|System: PS3*, Xbox 360, PC|
|Dev: Double Fine|
|Release: January 22, 2013|
|Screen Resolution: 480p-1080p||Fantasy Violence, Blood|
Another “issue” with the game is its difficulty, though I use the word issue lightly. The puzzles in the game are not always obvious, and the game doesn’t really hold your hand. Yes, at times The Cave itself, acting as the narrator, will give you a hint or two, but even then a lot of the puzzles are real brain-benders. More than once I was forced to put the game down and take a break to regain my mental stamina. I’m also guilty of having to consult a FAQ more than once. In a way, The Cave treats its players the way old school puzzle games did, in a very hands-off manner. It expects you to come up with the solutions to its puzzles all on your own, so expect to get stuck repeatedly, maybe even as early as the first few levels!
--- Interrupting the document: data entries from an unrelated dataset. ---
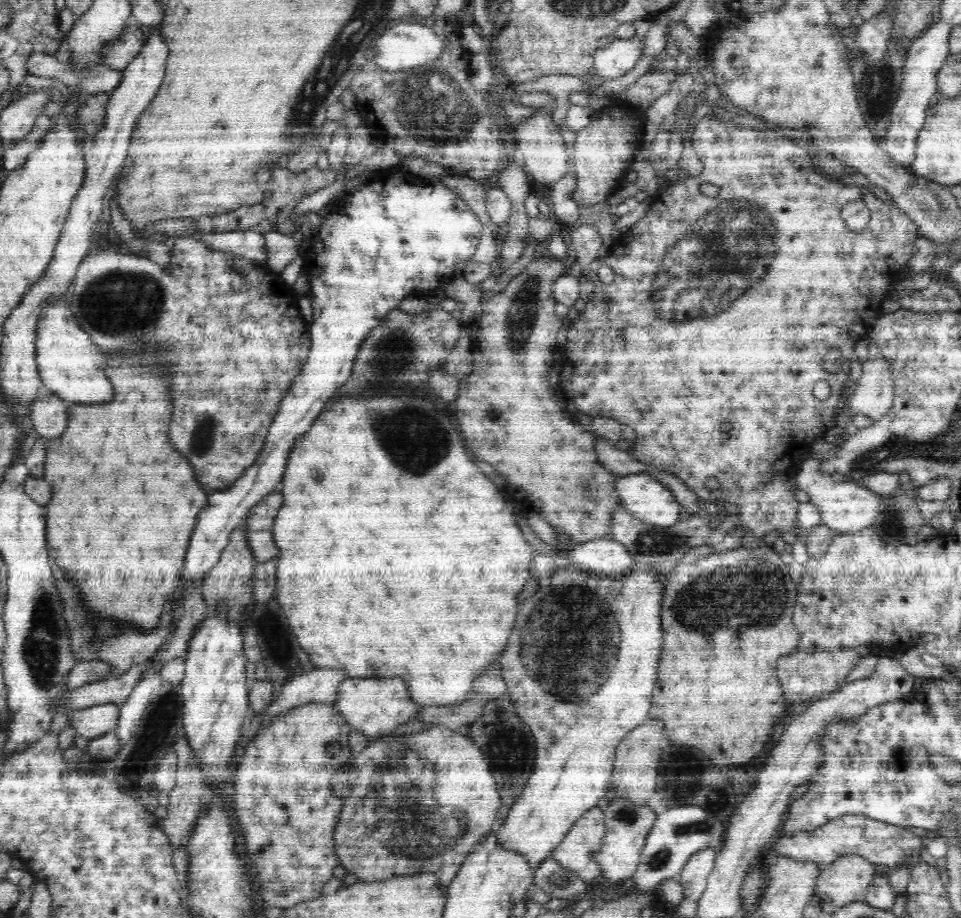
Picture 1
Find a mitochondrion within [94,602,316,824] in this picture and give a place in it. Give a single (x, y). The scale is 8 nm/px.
(156, 735)

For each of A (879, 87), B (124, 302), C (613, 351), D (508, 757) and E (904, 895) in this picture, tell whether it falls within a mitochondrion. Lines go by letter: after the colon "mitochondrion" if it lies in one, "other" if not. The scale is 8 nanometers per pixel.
A: mitochondrion
B: mitochondrion
C: other
D: mitochondrion
E: other

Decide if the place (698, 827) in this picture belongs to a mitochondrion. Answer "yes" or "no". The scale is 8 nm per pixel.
yes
The game has a quirky story, reminiscent of Double Fine games of the past, though there isn’t a whole lot of plot here. You’ll play through multiple puzzles at a time before the narrator comes back, and the characters don’t really talk at all. The back stories of the characters are mostly told through the puzzles you complete and the scenarios you are put in, but even then the game barely flirts with narrative. It’s very unlike Double Fine or Ron Gilbert’s other works, which are absolutely saturated with story. On the contrary, The Cave seems to be primarily about the gameplay.
Finally, as I said before, this is a puzzle platformer, which means there is platforming involved. Unfortunately, the jumping controls aren’t the best. Characters control loosely and their jumps are very floaty. In addition, they latch on to ledges as soon as they come anywhere near them—likely intended as an assistance mechanic—but to me this just feels awkward. You’ll struggle against the controls a lot in this game, and while you’ll eventually get used to it, it can be frustrating when you are trying to figure out whichever puzzle has just been put before you.
Despite its flaws, The Cave is a unique experience that explores a genre that few other games on the market dare to touch. Its cartoony atmosphere and characters mesh perfectly with the somewhat dark humor of the admittedly sparse story. The ability to choose completely different characters with completely different abilities for each playthrough compels you to play multiple times, regardless of the frustrating difficulty. The “Aha!” feeling you get when solving a puzzle easily offsets any amount of frustration you feel in the platforming itself.
Overall, The Cave is a great example of its genre and a good game in its own right. I highly recommend it for any fans of 2D games, puzzles games, or adventure games, or anyone simply looking to have another Double Fine laugh.